The 2013 airshow was held over 6 and 7 July 2013 at RAF Waddington and celebrated the 95th Anniversary of the Royal Air Force. The airshow also commemorated 70yrs since the historic and daring raids on the German dams of WWII, the 100th Anniversary of RAF Waddington's own 5(AC) Squadron and looked into the secretive world of ISTAR. Over 150,000 visitors attended the show in 2013, making it the biggest and best attended military airshow in the UK. The show featured the only display in the UK by the Turkish Air Forces Solo Türk F-16 demo as well as participation from the Netherlands, Belgium, Poland, France, Italy, Jordan, Czech Republic and many more. The show also featured the Saab 37 Viggen.

==2014==
The RAF Waddington Airshow of 2014 was also widely regarded as a success. Crowds in excess of 135,000 flocked to the base over the two days of the show helping to generate a sum of £260,000 which was in turn donated to Service and local charities. However 2014 was to prove to be the last time an airshow would be staged at RAF Waddington.

==End of show==
During 2015 RAF Waddington was earmarked for development, a significant part of which being concerned with the station's runway with work scheduled for 59 weeks. This therefore ruled out an airshow during 2015.

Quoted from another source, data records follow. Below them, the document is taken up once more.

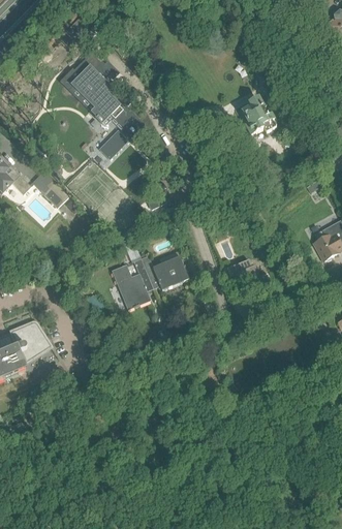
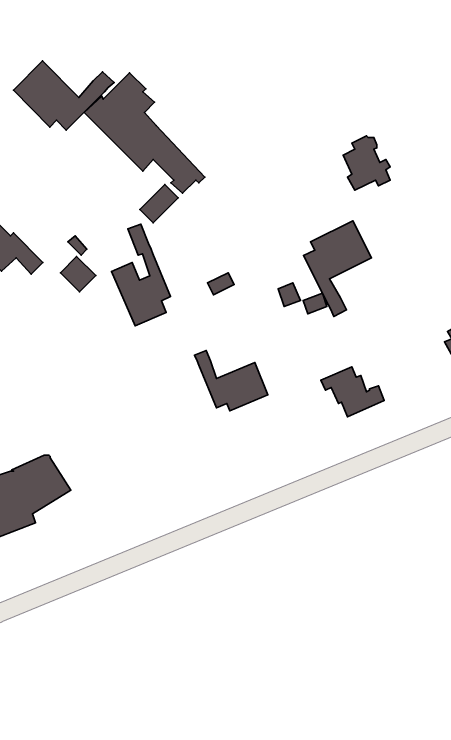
building: none -> [13,61,114,130]
building: none -> [303,221,372,317]
building: [112,237,153,308] -> [112,224,170,326]

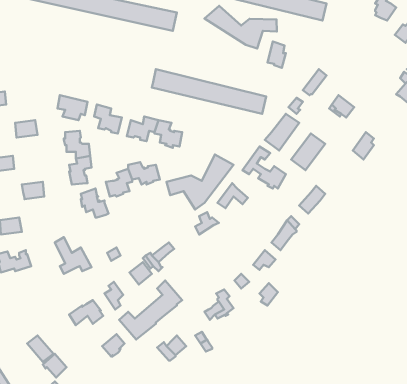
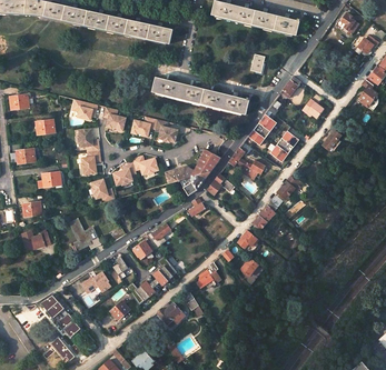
building: [205,6,277,49] -> none

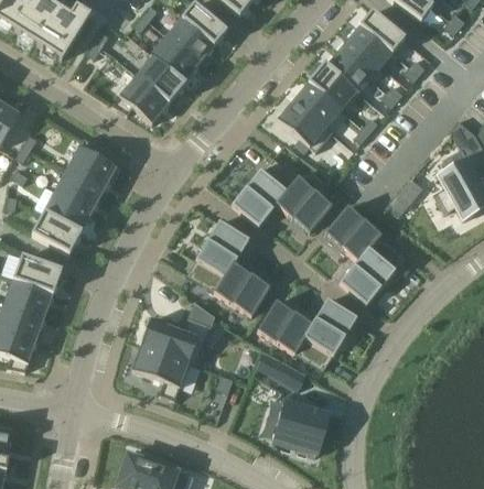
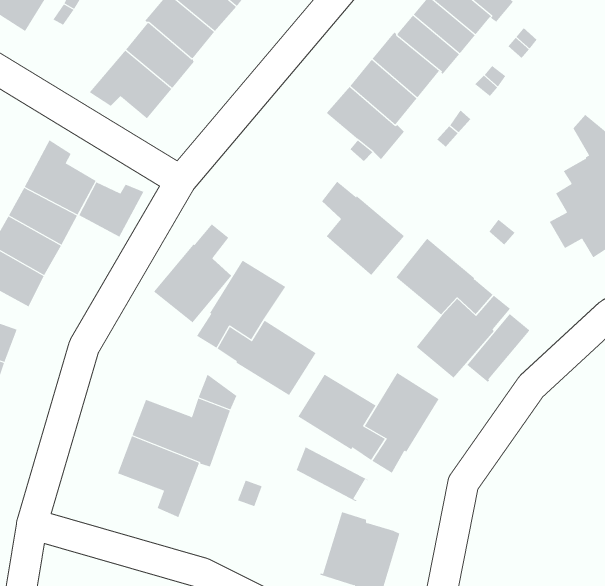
building: [232,156,287,226] -> [153,224,232,323]
building: none -> [78,181,144,238]
building: none -> [466,313,530,383]

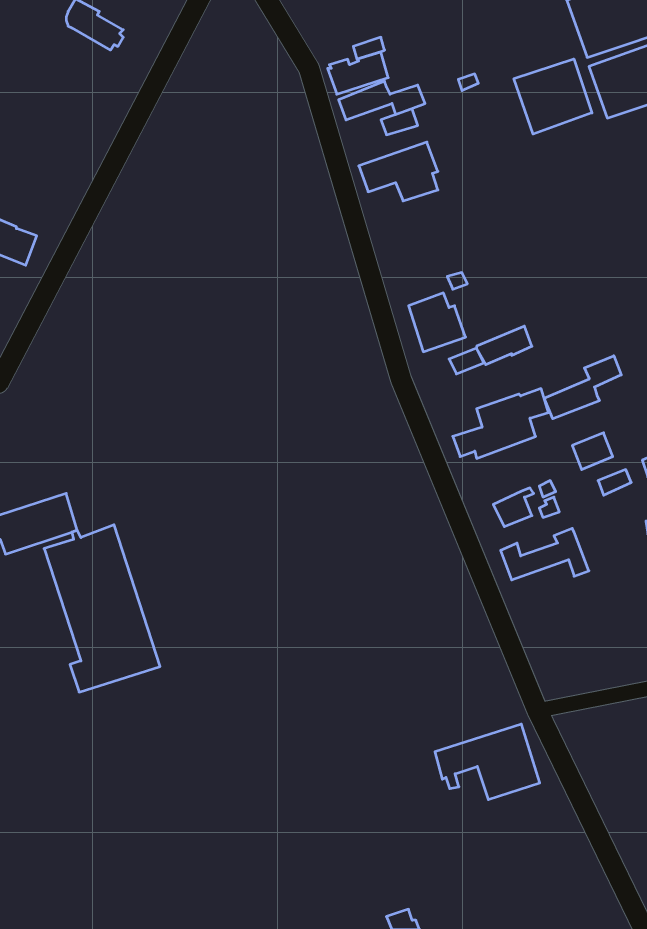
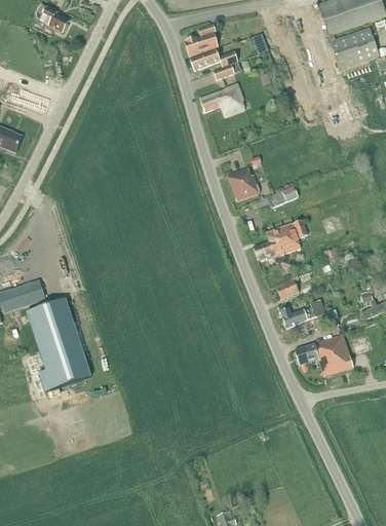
building: [514,59,592,134] -> none
building: [544,356,621,419] -> none
building: [435,724,540,800] -> [295,335,353,377]

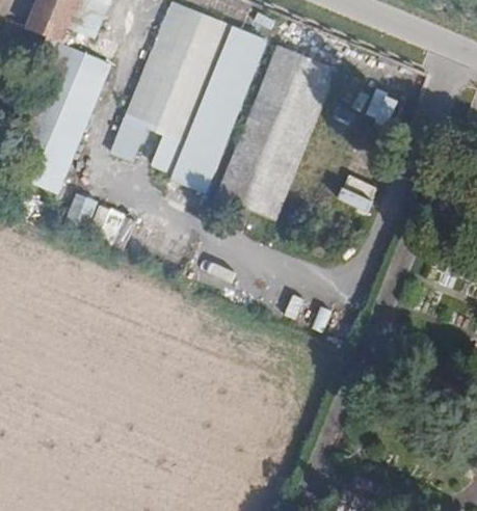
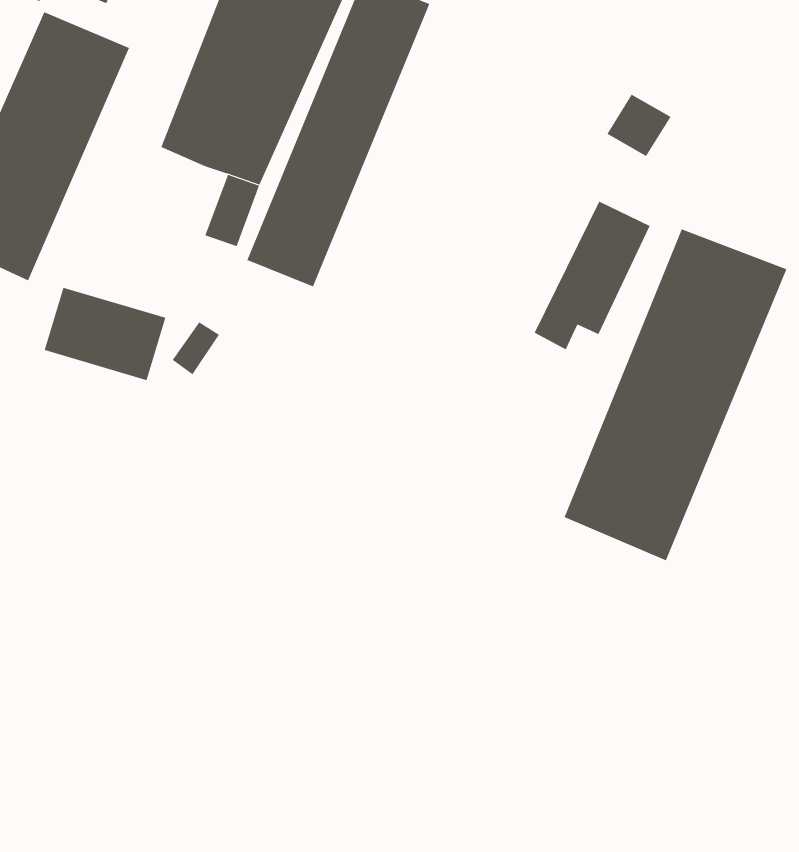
building: [216,46,337,221] -> none
building: [113,118,149,161] -> none
building: none -> [564,228,787,561]

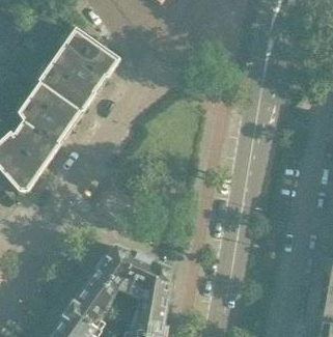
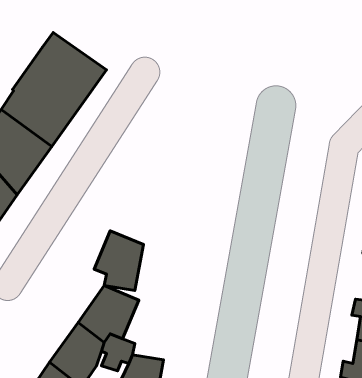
building: [132,256,173,306] -> [94,231,144,290]

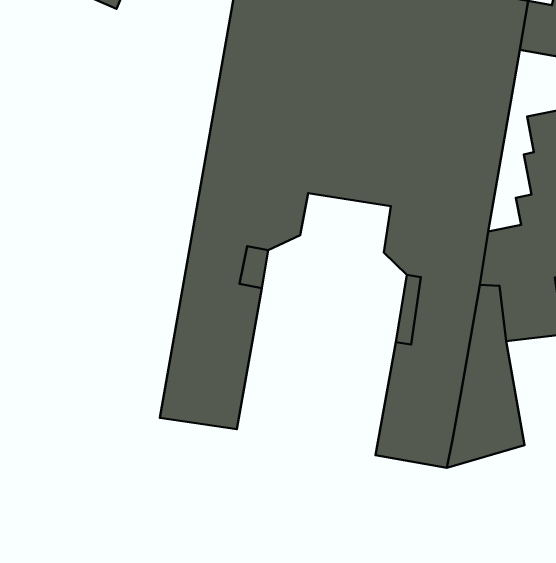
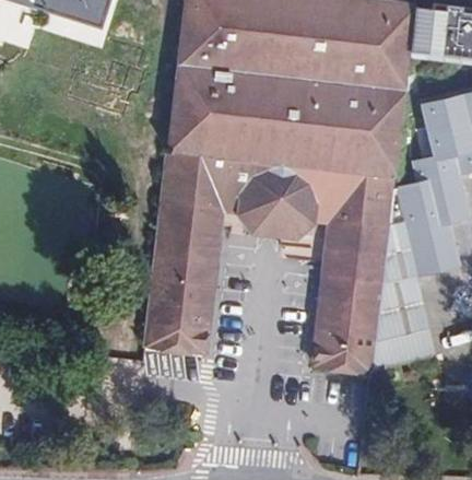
building: none -> [247,167,316,238]

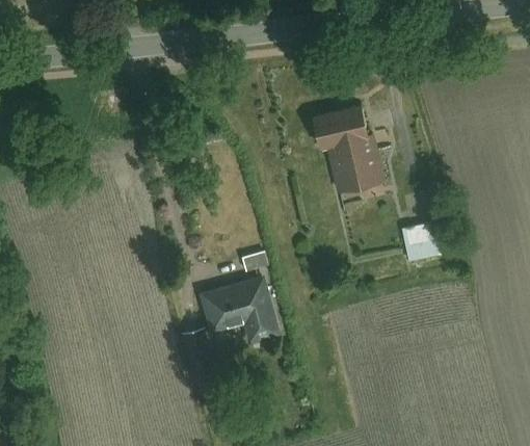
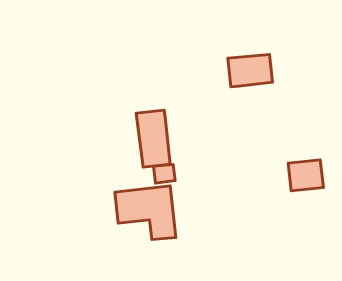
building: [329,137,380,193] -> none
building: none -> [136,110,170,167]

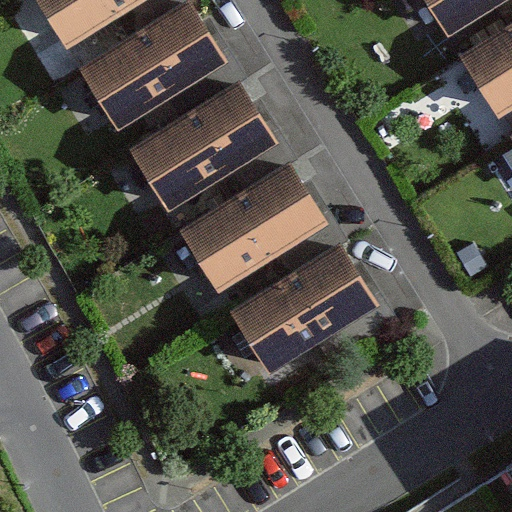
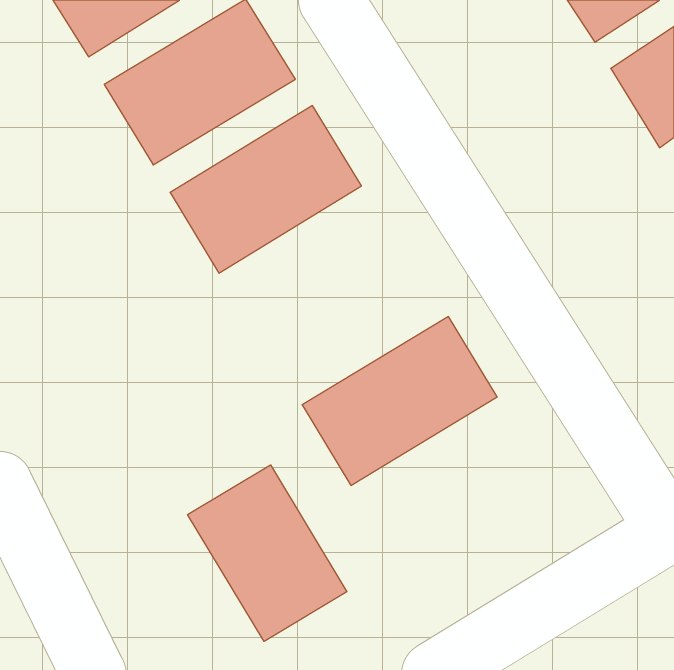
building: [177,161,327,290] -> none
building: none -> [188,465,347,641]

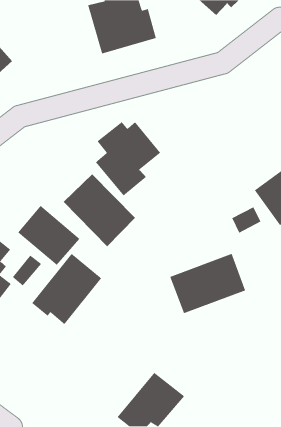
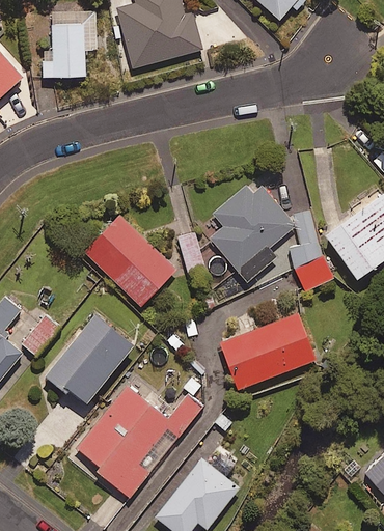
building: none -> [43,10,97,77]
building: [95,121,161,197] -> [210,189,292,282]
building: [17,205,81,266] -> none
building: none -> [78,386,202,497]

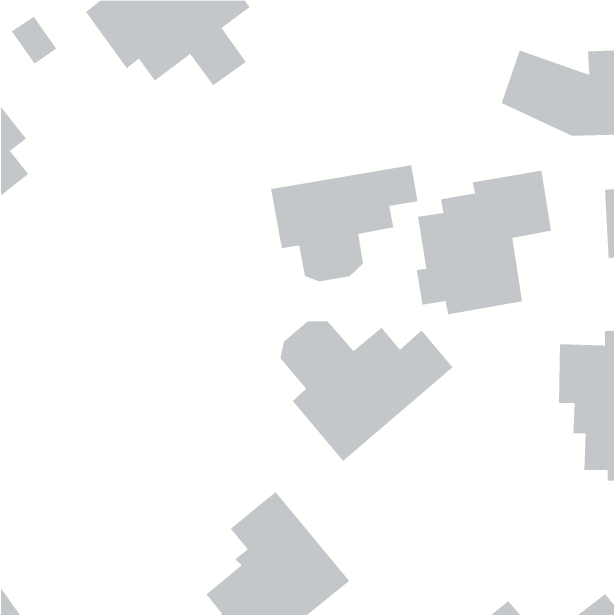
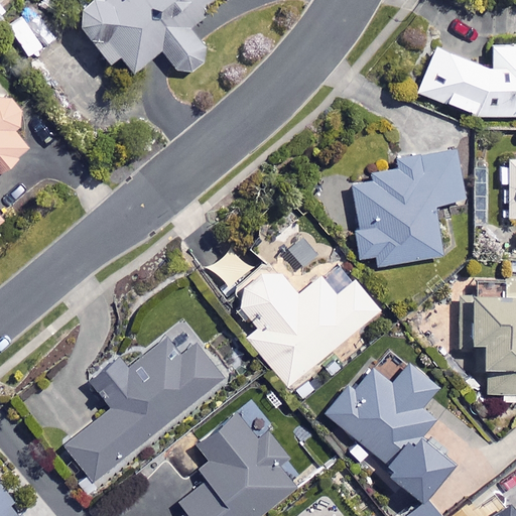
building: [271,165,418,282] -> none
building: none -> [66,339,225,483]
building: none -> [326,364,448,497]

The timing of the works coincided with a review of the base in general, the continuance of the airshow being also part of the review. The outcome was that having weighed up the content of the report, it was decided that: "significant security risks as well as certain operational risks" resulted from the operation of the RAF Waddington Airshow, and therefore the airshow, for the reasons cited, would not be continued with. These security risks have generally centred around RAF Waddington being used as a base for the operation of Reaper drones.

There was strong public objection to the decision regarding the event. A petition numbering 4,262 signatories was gathered with local politicians also campaigning for the retention of the airshow.

In February 2016 it was announced that following an agreement between the Royal Air Force and the Royal Air Force Charitable Trust, the venue of the airshow would switch from RAF Waddington to RAF Scampton, with the hope that the airshow would be resurrected in 2017.